Heathrow says it now has “adequate resource and processes” to ensure passenger safety following fears it could not operate new quarantine policies safely.
Queues of up to five hours built up at immigration over the weekend due to the extra time needed to process passengers under existing Covid restrictions. It led to fears staff would be unable to cope and passengers endangered when hotel quarantine requirements were introduced on Monday 15 February.
However, a Heathrow spokesperson said: “Over the weekend, our teams worked closely with government to support the successful implementation of the managed quarantine policy.
“Border Force today has reassured us that they have adequate resource and effective processes at the border to avoid compromising the safety of passengers and those working at the airport, which could necessitate the suspension of some arriving flights.
“In recent days, passengers have spent as long as five hours queueing at the border. This is totally unacceptable, and we will continue closely monitoring this situation to better understand the impact this policy has on the passenger journey.”
The airport said border queues across both terminals on Monday were “less than an hour long” and would be closely monitored.
Heathrow had warned at the weekend that “some significant gaps remain” and called on the government to “ensure there is adequate resource and appropriate protocols in place for each step of the full end-to-end process from aircraft to hotel to avoid compromising the safety of passengers and those working at the airport”.
From Monday, travellers from 33 red list countries must isolate in a designated airport hotel room for 10 days at a cost of £1,750.
The Times has reported Heathrow will operate separate immigration queues for red list passengers, who will be led to waiting buses to take them to their hotels.

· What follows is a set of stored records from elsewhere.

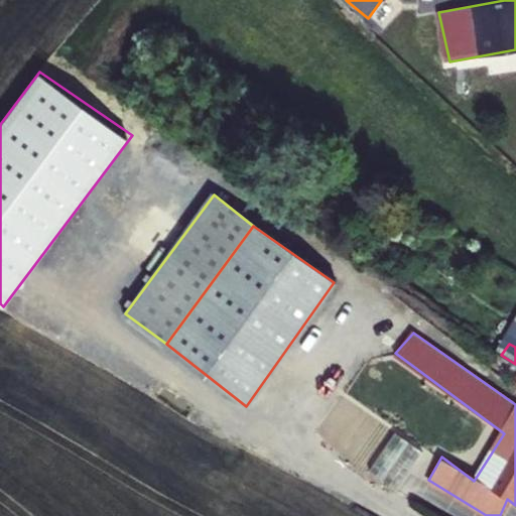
All buildings are outlined.
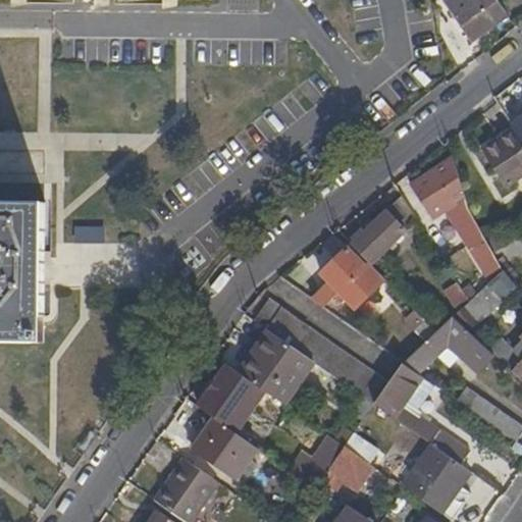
[(471,0),(447,0),(444,3),(455,18),(474,4),(471,0)]
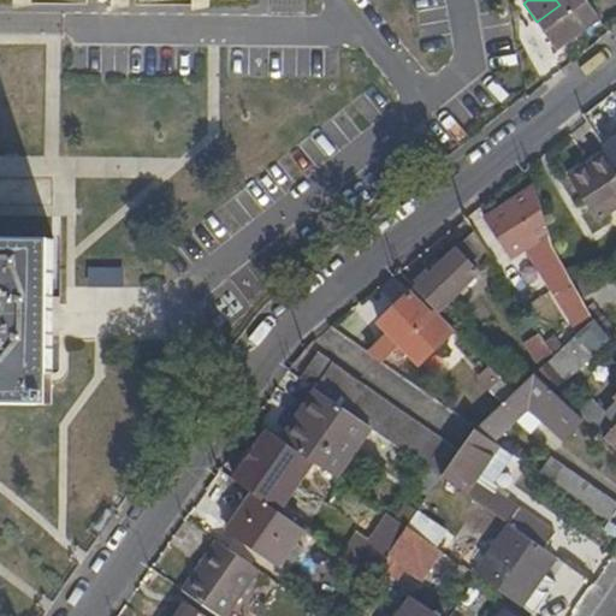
[(556,0),(560,5),(537,22),(557,49),(599,19),(586,0),(556,0)]
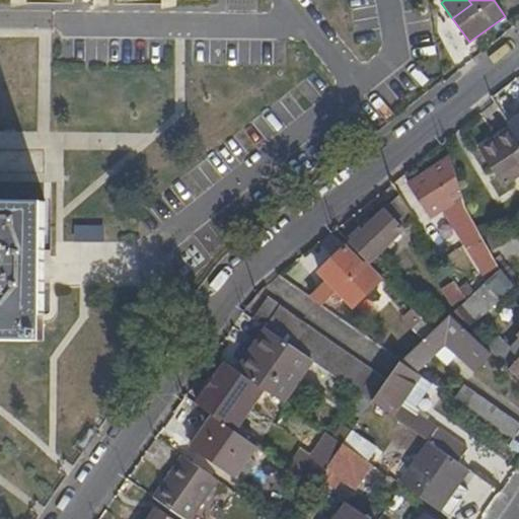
[(502,190),(518,177),(518,142),(512,131),(478,152),(502,190)]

However, there will be no separation on flights or during the walk through the terminal to get to immigration.
The GMB union said security companies had been given “less than 36 hours’ notice” to put staff in place in hotels. It has asked for talks with contractor G4S about safety procedures.
"This isn’t just about the safety of workers, it’s about preventing new variants from spreading at a time when we are beginning to turn the tide on the virus,” said GMB national officer Nadine Houghton.